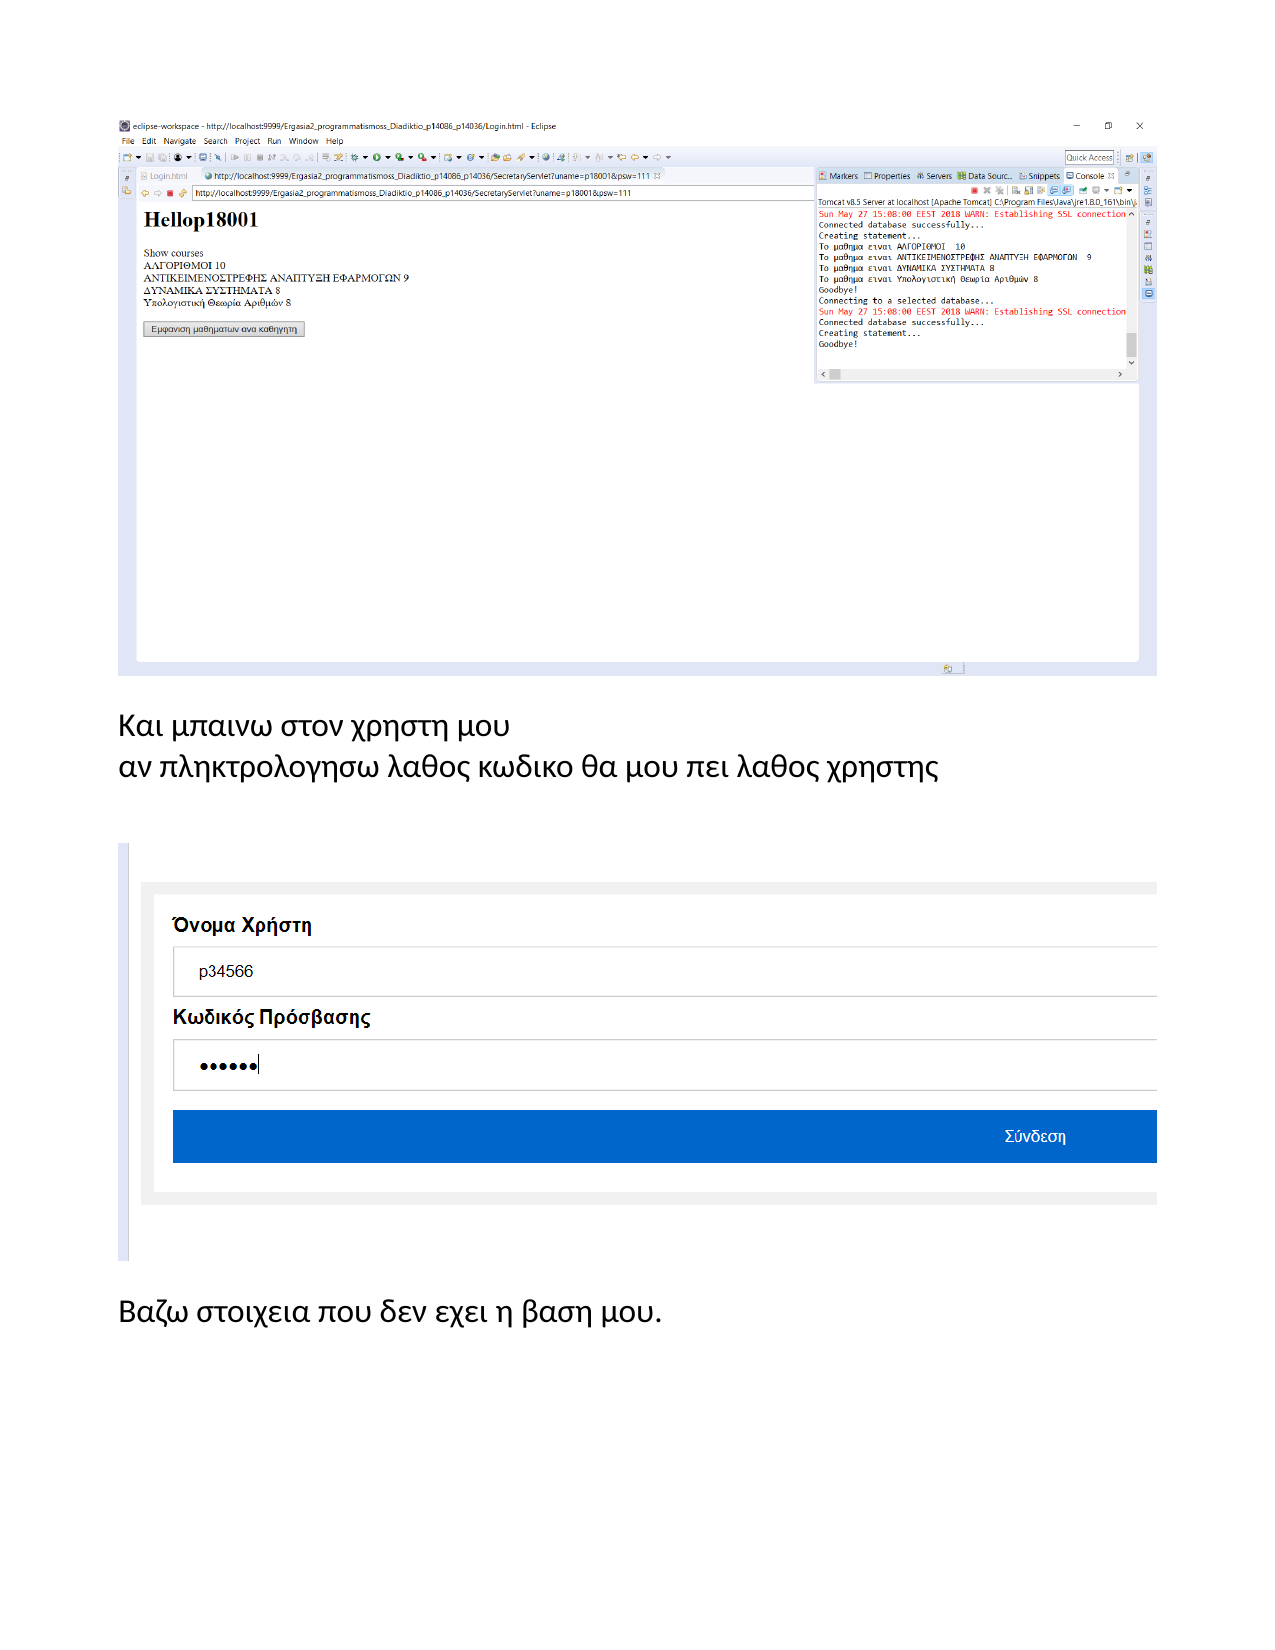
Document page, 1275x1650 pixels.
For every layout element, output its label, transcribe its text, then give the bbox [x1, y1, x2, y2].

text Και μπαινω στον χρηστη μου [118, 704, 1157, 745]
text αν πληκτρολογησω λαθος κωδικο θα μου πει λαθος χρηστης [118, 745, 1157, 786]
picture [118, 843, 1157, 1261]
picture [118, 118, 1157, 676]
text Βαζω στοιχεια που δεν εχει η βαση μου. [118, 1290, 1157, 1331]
...
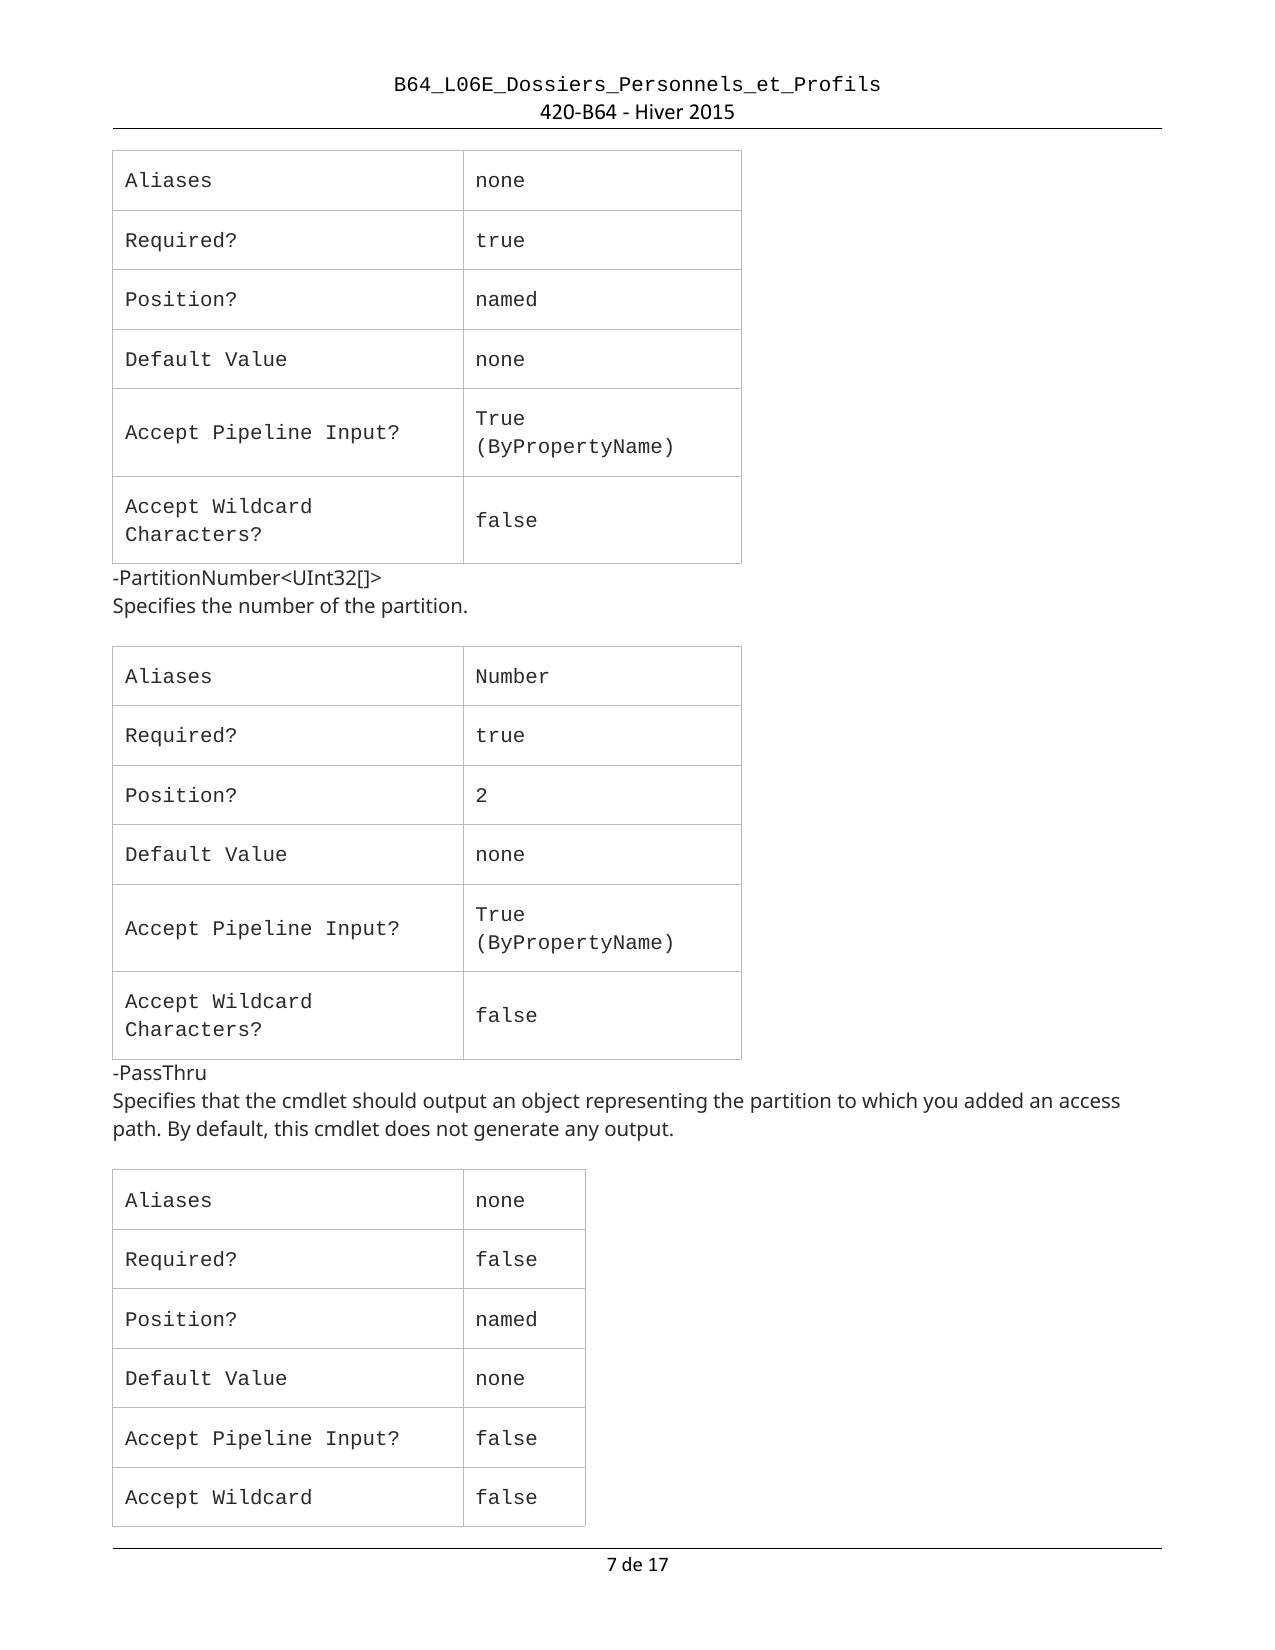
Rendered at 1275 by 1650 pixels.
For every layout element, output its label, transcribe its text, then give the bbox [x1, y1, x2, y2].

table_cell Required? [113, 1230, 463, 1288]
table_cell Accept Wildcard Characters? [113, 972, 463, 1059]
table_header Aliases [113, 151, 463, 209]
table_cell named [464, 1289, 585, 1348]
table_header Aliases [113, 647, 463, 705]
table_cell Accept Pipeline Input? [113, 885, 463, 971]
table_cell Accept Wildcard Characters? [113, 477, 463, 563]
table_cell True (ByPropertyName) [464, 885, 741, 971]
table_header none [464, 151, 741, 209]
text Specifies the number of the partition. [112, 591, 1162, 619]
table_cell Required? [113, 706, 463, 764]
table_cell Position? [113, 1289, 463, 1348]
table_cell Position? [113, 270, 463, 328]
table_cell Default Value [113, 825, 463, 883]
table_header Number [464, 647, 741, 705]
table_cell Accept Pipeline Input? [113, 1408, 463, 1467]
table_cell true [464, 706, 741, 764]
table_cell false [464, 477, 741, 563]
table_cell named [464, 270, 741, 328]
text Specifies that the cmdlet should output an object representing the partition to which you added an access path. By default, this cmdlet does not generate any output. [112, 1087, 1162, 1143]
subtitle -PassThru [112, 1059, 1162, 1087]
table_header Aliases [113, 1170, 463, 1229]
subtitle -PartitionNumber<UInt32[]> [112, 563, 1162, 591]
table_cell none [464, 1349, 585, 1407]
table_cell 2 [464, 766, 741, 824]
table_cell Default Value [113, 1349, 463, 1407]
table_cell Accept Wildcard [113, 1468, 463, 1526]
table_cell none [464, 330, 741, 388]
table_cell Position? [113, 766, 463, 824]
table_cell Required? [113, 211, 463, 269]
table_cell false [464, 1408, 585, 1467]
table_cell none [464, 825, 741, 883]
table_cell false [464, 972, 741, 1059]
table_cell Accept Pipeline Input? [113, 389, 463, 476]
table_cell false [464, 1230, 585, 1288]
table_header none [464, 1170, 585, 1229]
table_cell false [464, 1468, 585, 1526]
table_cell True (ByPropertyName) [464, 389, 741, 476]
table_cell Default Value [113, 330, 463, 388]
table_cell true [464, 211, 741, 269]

• [Your instructions]
Quote the lines starting at the one containing "Document page, 1275x1650 pixels." and ending at the one containing "text Βαζω στοιχεια", both included, character for character.

• [Exercise answer]
Document page, 1275x1650 pixels.
For every layout element, output its label, transcribe its text, then give the bbox [x1, y1, x2, y2].

text Και μπαινω στον χρηστη μου [118, 704, 1157, 745]
text αν πληκτρολογησω λαθος κωδικο θα μου πει λαθος χρηστης [118, 745, 1157, 786]
picture [118, 843, 1157, 1261]
picture [118, 118, 1157, 676]
text Βαζω στοιχεια που δεν εχει η βαση μου. [118, 1290, 1157, 1331]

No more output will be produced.